In your copy of the entries, please include no pictures and return every word exactly.

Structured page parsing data
-=-=-

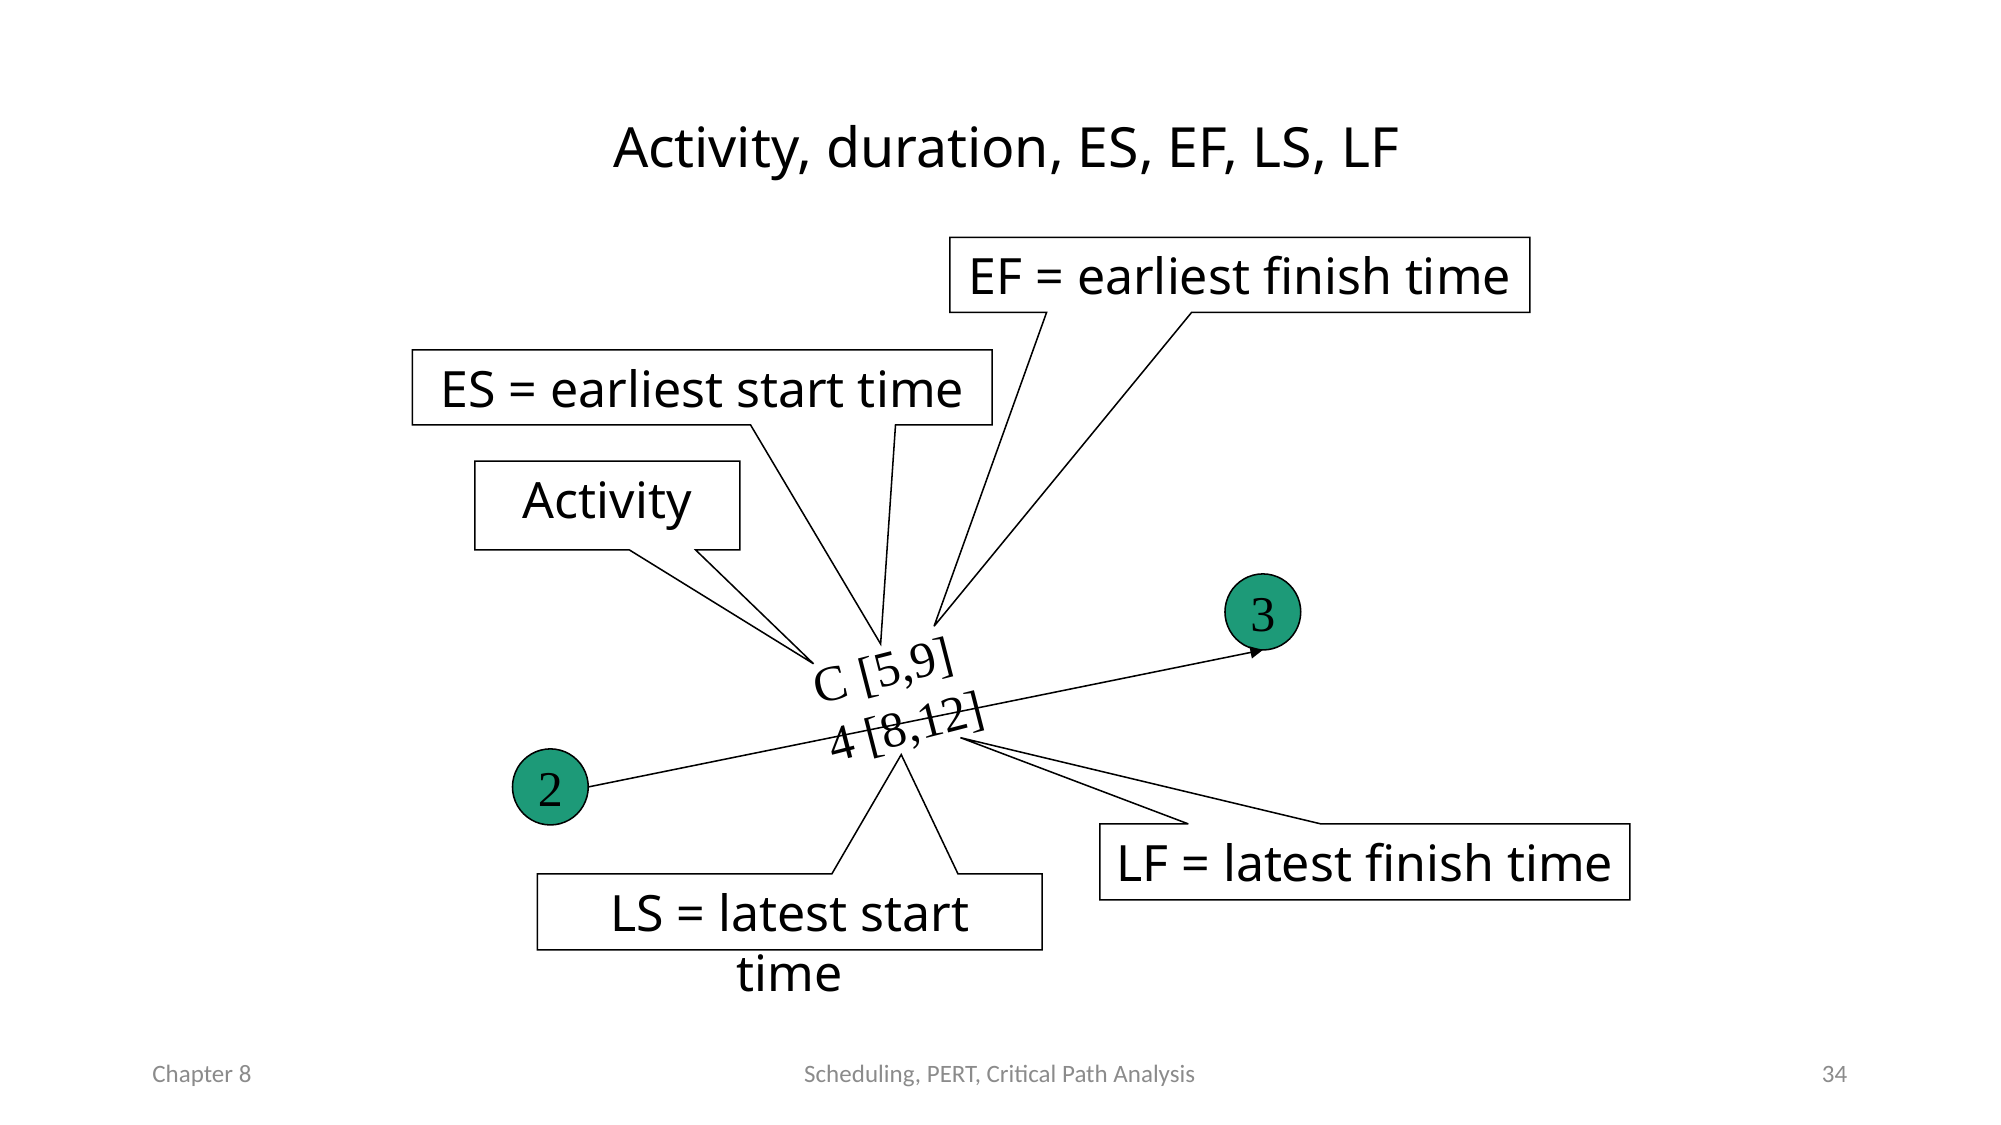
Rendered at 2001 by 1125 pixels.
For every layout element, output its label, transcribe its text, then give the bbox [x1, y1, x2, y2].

slide_number 34 [1412, 1042, 1863, 1103]
text_box C [5,9] 4 [8,12] [950, 601, 989, 611]
text_box 3 [1225, 573, 1301, 650]
slide_number Chapter 8 [137, 1042, 588, 1103]
text_box LF = latest finish time [1090, 787, 1630, 900]
title Activity, duration, ES, EF, LS, LF [337, 112, 1675, 188]
footer Scheduling, PERT, Critical Path Analysis [662, 1042, 1338, 1103]
text_box EF = earliest finish time [939, 237, 1530, 611]
text_box LS = latest start time [537, 787, 1043, 950]
text_box 2 [512, 748, 589, 825]
text_box ES = earliest start time [412, 349, 993, 611]
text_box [588, 611, 1225, 787]
text_box Activity [474, 461, 759, 611]
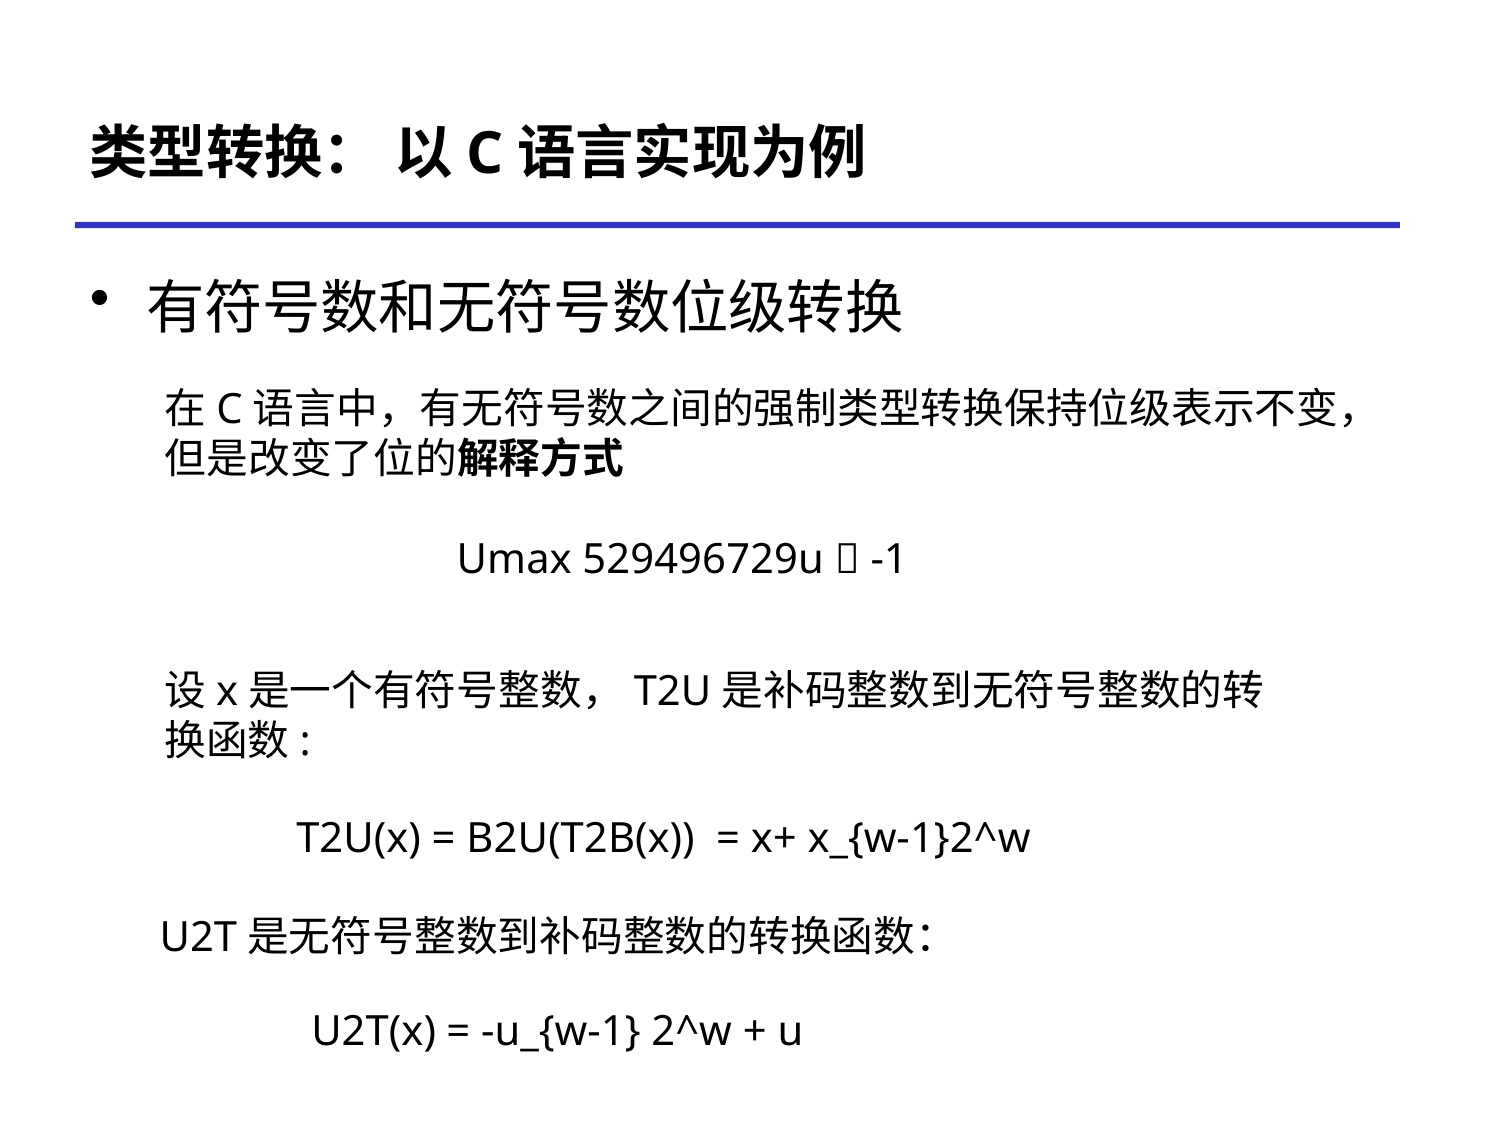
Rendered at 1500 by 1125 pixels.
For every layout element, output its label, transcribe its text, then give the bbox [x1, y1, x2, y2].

text_box U2T(x) = -u_{w-1} 2^w + u [296, 996, 1296, 1062]
text_box U2T是无符号整数到补码整数的转换函数： [144, 902, 1283, 968]
text_box 设x是一个有符号整数，T2U是补码整数到无符号整数的转换函数: [149, 655, 1288, 771]
text_box Umax 529496729u  -1 [441, 524, 934, 590]
list 有符号数和无符号数位级转换 [74, 262, 1438, 988]
title 类型转换： 以C语言实现为例 [74, 74, 1401, 226]
text_box 在C语言中，有无符号数之间的强制类型转换保持位级表示不变，但是改变了位的解释方式 [150, 374, 1400, 490]
text_box T2U(x) = B2U(T2B(x)) = x+ x_{w-1}2^w [281, 803, 1232, 869]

-=-=-

Response:
Rendered at 2001 by 1125 pixels.
For every layout element, output its label, transcribe its text, then give the bbox [x1, y1, x2, y2].

slide_number 34 [1412, 1042, 1863, 1103]
text_box C [5,9] 4 [8,12] [950, 601, 989, 611]
text_box 3 [1225, 573, 1301, 650]
slide_number Chapter 8 [137, 1042, 588, 1103]
text_box LF = latest finish time [1090, 787, 1630, 900]
title Activity, duration, ES, EF, LS, LF [337, 112, 1675, 188]
footer Scheduling, PERT, Critical Path Analysis [662, 1042, 1338, 1103]
text_box EF = earliest finish time [939, 237, 1530, 611]
text_box LS = latest start time [537, 787, 1043, 950]
text_box 2 [512, 748, 589, 825]
text_box ES = earliest start time [412, 349, 993, 611]
text_box [588, 611, 1225, 787]
text_box Activity [474, 461, 759, 611]
Rendered at 1500 by 1125 pixels.
For every layout element, output its label, transcribe its text, then give the bbox [x1, y1, x2, y2].

text_box U2T(x) = -u_{w-1} 2^w + u [296, 996, 1296, 1062]
text_box U2T是无符号整数到补码整数的转换函数： [144, 902, 1283, 968]
text_box 设x是一个有符号整数，T2U是补码整数到无符号整数的转换函数: [149, 655, 1288, 771]
text_box Umax 529496729u  -1 [441, 524, 934, 590]
list 有符号数和无符号数位级转换 [74, 262, 1438, 988]
title 类型转换： 以C语言实现为例 [74, 74, 1401, 226]
text_box 在C语言中，有无符号数之间的强制类型转换保持位级表示不变，但是改变了位的解释方式 [150, 374, 1400, 490]
text_box T2U(x) = B2U(T2B(x)) = x+ x_{w-1}2^w [281, 803, 1232, 869]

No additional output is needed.